6. En dernier lieu, aux termes de l’article L. 123-1 du code des relations entre le public et l’administration, en vigueur depuis le 12 août 2018 : « Une personne ayant méconnu pour la première fois une règle applicable à sa situation ou ayant commis une erreur matérielle lors du renseignement de sa situation ne peut faire l’objet, de la part de l’administration, d’une sanction, pécuniaire ou consistant en la privation de tout ou partie d’une prestation due, si elle a régularisé sa situation de sa propre initiative ou après avoir été invitée à le faire par l’administration dans le délai que celle-ci lui a indiqué () ». L’article L. 100-1 du même code prévoit qu’il régit les relations entre le public et l’administration en l’absence de dispositions spéciales applicables.
7. Si, dans ses dernières écritures, Mme B invoque son droit à l’erreur, il résulte des dispositions précitées ainsi que des travaux parlementaires de loi du 10 août 2018, que l’article L. 123-1 du code des relations entre le public et l’administration n’est pas applicable dans le domaine fiscal, pour lequel il existe des dispositifs spécifiques permettant de régulariser des erreurs commises de bonne foi par les contribuables. Par suite, le droit à l’erreur, en ce qu’il est évoqué sur le fondement du code des relations entre le public et l’administration, doit être écarté comme inopérant.

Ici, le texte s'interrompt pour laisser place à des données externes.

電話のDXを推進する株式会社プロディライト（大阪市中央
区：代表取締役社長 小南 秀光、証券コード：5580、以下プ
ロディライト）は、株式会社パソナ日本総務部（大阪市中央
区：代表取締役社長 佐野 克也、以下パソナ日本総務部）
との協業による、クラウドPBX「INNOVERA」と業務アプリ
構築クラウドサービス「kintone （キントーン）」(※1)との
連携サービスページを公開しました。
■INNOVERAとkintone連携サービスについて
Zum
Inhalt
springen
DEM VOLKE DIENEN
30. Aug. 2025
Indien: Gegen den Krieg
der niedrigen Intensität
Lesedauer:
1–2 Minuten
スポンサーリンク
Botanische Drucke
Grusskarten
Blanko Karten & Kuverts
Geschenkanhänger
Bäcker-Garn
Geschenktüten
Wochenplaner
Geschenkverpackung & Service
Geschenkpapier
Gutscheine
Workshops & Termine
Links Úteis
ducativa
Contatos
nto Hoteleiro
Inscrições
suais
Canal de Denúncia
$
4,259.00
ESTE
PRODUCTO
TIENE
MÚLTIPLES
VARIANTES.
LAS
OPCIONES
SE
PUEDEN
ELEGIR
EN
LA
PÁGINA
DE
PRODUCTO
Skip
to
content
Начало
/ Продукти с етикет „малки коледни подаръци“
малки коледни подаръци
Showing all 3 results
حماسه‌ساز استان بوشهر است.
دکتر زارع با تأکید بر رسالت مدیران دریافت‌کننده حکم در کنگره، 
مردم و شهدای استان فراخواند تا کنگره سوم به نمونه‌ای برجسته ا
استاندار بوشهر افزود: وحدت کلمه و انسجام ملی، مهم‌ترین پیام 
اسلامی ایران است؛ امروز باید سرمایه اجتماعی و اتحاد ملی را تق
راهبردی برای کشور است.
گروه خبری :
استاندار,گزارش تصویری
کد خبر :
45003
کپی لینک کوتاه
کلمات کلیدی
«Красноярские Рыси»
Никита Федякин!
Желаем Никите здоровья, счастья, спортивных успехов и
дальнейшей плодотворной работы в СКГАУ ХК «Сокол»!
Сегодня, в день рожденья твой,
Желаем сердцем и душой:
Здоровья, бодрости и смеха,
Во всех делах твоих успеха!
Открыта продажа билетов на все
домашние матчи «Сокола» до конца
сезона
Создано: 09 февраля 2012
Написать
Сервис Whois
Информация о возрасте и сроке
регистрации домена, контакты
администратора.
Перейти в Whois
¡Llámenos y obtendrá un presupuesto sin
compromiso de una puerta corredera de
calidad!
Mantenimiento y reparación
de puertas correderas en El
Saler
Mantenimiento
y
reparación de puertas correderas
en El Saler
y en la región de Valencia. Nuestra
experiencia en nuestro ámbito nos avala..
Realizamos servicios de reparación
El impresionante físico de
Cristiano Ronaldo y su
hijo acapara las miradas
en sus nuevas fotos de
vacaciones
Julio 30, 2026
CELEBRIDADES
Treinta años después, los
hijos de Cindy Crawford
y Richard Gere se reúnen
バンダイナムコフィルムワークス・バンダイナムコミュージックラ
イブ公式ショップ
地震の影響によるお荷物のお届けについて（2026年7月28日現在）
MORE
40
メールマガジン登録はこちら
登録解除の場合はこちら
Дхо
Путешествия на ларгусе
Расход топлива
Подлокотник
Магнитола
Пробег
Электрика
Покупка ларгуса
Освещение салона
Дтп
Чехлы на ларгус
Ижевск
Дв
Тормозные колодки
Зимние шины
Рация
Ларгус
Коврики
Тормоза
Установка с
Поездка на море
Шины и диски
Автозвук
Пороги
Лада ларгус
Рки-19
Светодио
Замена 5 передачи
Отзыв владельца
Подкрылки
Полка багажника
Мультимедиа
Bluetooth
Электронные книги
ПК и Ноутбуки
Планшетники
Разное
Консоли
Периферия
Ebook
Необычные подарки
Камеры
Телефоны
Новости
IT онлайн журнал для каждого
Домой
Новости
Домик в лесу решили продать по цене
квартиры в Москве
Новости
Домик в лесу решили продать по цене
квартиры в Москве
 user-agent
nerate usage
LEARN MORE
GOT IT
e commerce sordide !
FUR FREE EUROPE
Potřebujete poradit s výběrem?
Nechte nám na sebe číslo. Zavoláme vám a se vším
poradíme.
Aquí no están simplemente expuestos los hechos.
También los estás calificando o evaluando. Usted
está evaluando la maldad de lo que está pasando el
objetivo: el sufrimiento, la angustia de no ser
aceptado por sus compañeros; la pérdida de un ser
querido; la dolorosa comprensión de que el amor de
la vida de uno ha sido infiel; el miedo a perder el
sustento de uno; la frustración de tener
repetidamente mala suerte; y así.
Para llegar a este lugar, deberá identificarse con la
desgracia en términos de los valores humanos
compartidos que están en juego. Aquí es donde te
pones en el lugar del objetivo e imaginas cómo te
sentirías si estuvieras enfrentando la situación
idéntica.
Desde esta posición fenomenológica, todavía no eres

8. Il résulte de ce qui précède que la requête de Mme B doit être rejetée.
D É C I D E :
Article 1er : La requête de Mme B est rejetée.
Article 2 : Le présent jugement sera notifié à Mme B et à la direction départementale des Finances publiques du Val-d’Oise.
Délibéré après l’audience du 16 septembre 2022, à laquelle siégeaient :
M. Féral, président, M. A et M. D, premiers conseillers, assistés de Mme Khalfaoui, greffière.
Rendu public par mise à disposition au greffe le 3 octobre 2022.
Le rapporteur,
signé
J.-B. D
Le président,
signé
R. FéralLa greffière,
signé
M. E
La République mande et ordonne au ministre de l’économie et des finances, et de la souveraineté industrielle et numérique en ce qui le concerne, ou à tous commissaires de justice à ce requis en ce qui concerne les voies de droit commun contre les parties privées, de pourvoir à l’exécution du présent jugement.